*ABOUT THIS TASK*
Copy out the data below as written; omit any images.

Records from a data source
◇ ◇ ◇ ◇

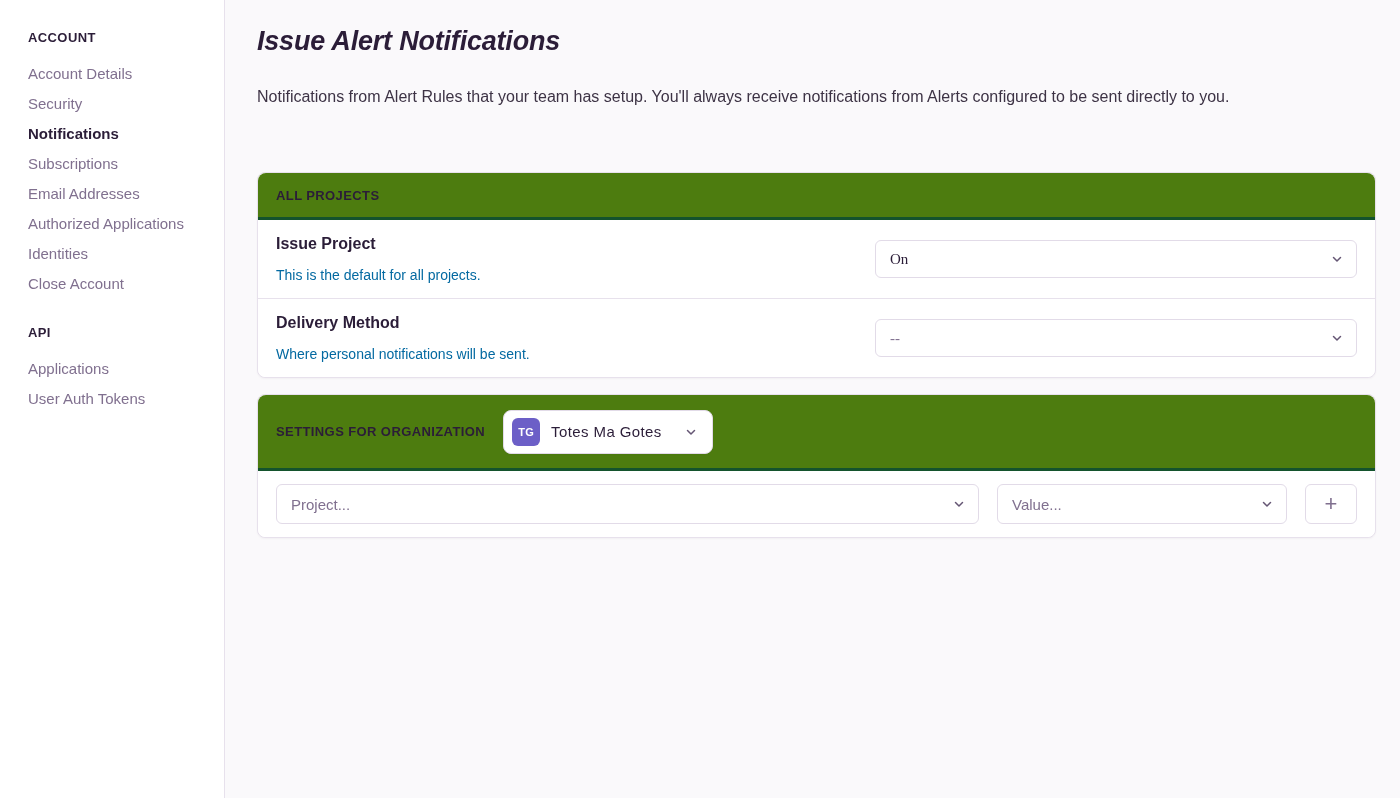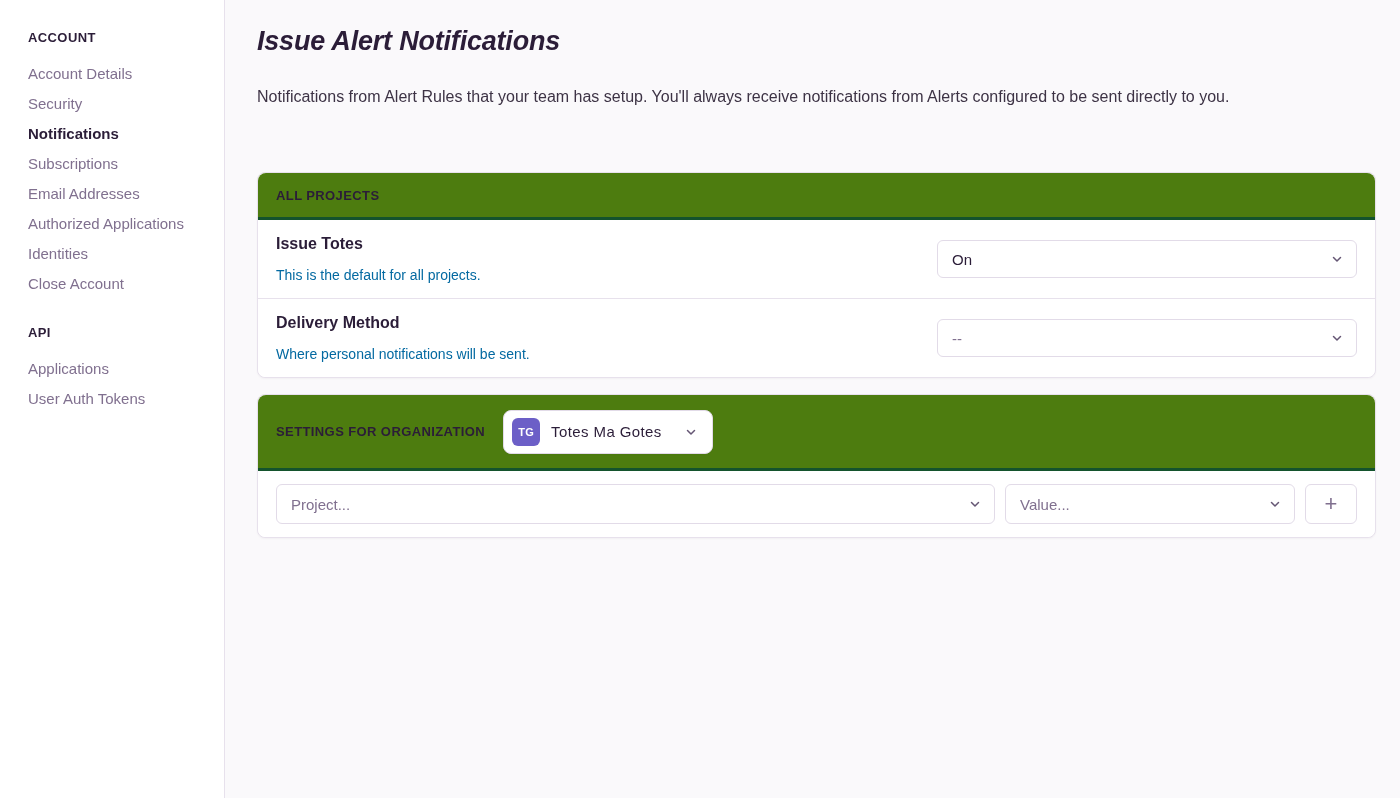--- a/index.html
+++ b/index.html
@@ -90,21 +90,21 @@
     background: #FFFFFF;
     border: 1px solid #E2DBE8;
     border-radius: 6px;
     height: 38px;
     padding: 0 12px 0 14px;
     font-size: 15px;
     cursor: pointer;
   }
   .select .value { color: #2B1D38; }
   .select .value.muted { color: #80708F; }
-  .field-col { width: 420px; }
+  .field-col { width: 482px; font-family: Liberation Serif, serif; }
   .chev { display: inline-flex; align-items: center; }
 
   
   .org-header { gap: 18px; text-transform: none; }
   .org-header .hdr-label { text-transform: uppercase; }
   .org-select {
     display: flex; align-items: center;
     background: #FFFFFF;
     border: 1px solid #E2DBE8;
     border-radius: 8px;
@@ -125,21 +125,21 @@
   .org-name {
     margin: 0 22px 0 11px;
     font-size: 15px; font-weight: 500; color: #2B1D38;
   }
   .org-panel-hdr-row {
     min-height: 76px;
     border-radius: 8px 8px 0 0;
   }
 
   
-  .filter-row { gap: 10px; padding: 13px 18px; align-items: center; }
+  .filter-row { gap: 18px; padding: 13px 18px; align-items: center; }
   .project-select { flex: 1; height: 40px; }
   .value-select { width: 290px; height: 40px; }
   .plus-button {
     width: 52px; height: 40px;
     border: 1px solid #E2DBE8;
     border-radius: 6px;
     background: #FFFFFF;
     color: #80708F;
     font-size: 22px; font-weight: 300; line-height: 1;
     display: flex; align-items: center; justify-content: center;
@@ -173,21 +173,21 @@
 
   <main class="main">
     <h1 class="page-title">Issue Alert Notifications</h1>
     <p class="page-desc">Notifications from Alert Rules that your team has setup. You'll always receive notifications from Alerts configured to be sent directly to you.</p>
 
     <section class="panel panel-first">
       <div class="panel-header">ALL PROJECTS</div>
 
       <div class="panel-row">
         <div class="row-text">
-          <div class="row-label">Issue Totes</div>
+          <div class="row-label">Issue Project</div>
           <div class="row-desc">This is the default for all projects.</div>
         </div>
         <div class="select field-col">
           <span class="value">On</span>
           <span class="chev">
             <svg width="14" height="14" viewBox="0 0 14 14" fill="none">
               <polyline points="3.5,5.5 7,9 10.5,5.5" stroke="#655674" stroke-width="1.5" stroke-linecap="round" stroke-linejoin="round"></polyline>
             </svg>
           </span>
         </div>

◇ ◇ ◇ ◇

*FINAL ANSWER*
--- a/index.html
+++ b/index.html
@@ -90,21 +90,21 @@
     background: #FFFFFF;
     border: 1px solid #E2DBE8;
     border-radius: 6px;
     height: 38px;
     padding: 0 12px 0 14px;
     font-size: 15px;
     cursor: pointer;
   }
   .select .value { color: #2B1D38; }
   .select .value.muted { color: #80708F; }
-  .field-col { width: 420px; }
+  .field-col { width: 482px; font-family: Liberation Serif, serif; }
   .chev { display: inline-flex; align-items: center; }
 
   
   .org-header { gap: 18px; text-transform: none; }
   .org-header .hdr-label { text-transform: uppercase; }
   .org-select {
     display: flex; align-items: center;
     background: #FFFFFF;
     border: 1px solid #E2DBE8;
     border-radius: 8px;
@@ -125,21 +125,21 @@
   .org-name {
     margin: 0 22px 0 11px;
     font-size: 15px; font-weight: 500; color: #2B1D38;
   }
   .org-panel-hdr-row {
     min-height: 76px;
     border-radius: 8px 8px 0 0;
   }
 
   
-  .filter-row { gap: 10px; padding: 13px 18px; align-items: center; }
+  .filter-row { gap: 18px; padding: 13px 18px; align-items: center; }
   .project-select { flex: 1; height: 40px; }
   .value-select { width: 290px; height: 40px; }
   .plus-button {
     width: 52px; height: 40px;
     border: 1px solid #E2DBE8;
     border-radius: 6px;
     background: #FFFFFF;
     color: #80708F;
     font-size: 22px; font-weight: 300; line-height: 1;
     display: flex; align-items: center; justify-content: center;
@@ -173,21 +173,21 @@
 
   <main class="main">
     <h1 class="page-title">Issue Alert Notifications</h1>
     <p class="page-desc">Notifications from Alert Rules that your team has setup. You'll always receive notifications from Alerts configured to be sent directly to you.</p>
 
     <section class="panel panel-first">
       <div class="panel-header">ALL PROJECTS</div>
 
       <div class="panel-row">
         <div class="row-text">
-          <div class="row-label">Issue Totes</div>
+          <div class="row-label">Issue Project</div>
           <div class="row-desc">This is the default for all projects.</div>
         </div>
         <div class="select field-col">
           <span class="value">On</span>
           <span class="chev">
             <svg width="14" height="14" viewBox="0 0 14 14" fill="none">
               <polyline points="3.5,5.5 7,9 10.5,5.5" stroke="#655674" stroke-width="1.5" stroke-linecap="round" stroke-linejoin="round"></polyline>
             </svg>
           </span>
         </div>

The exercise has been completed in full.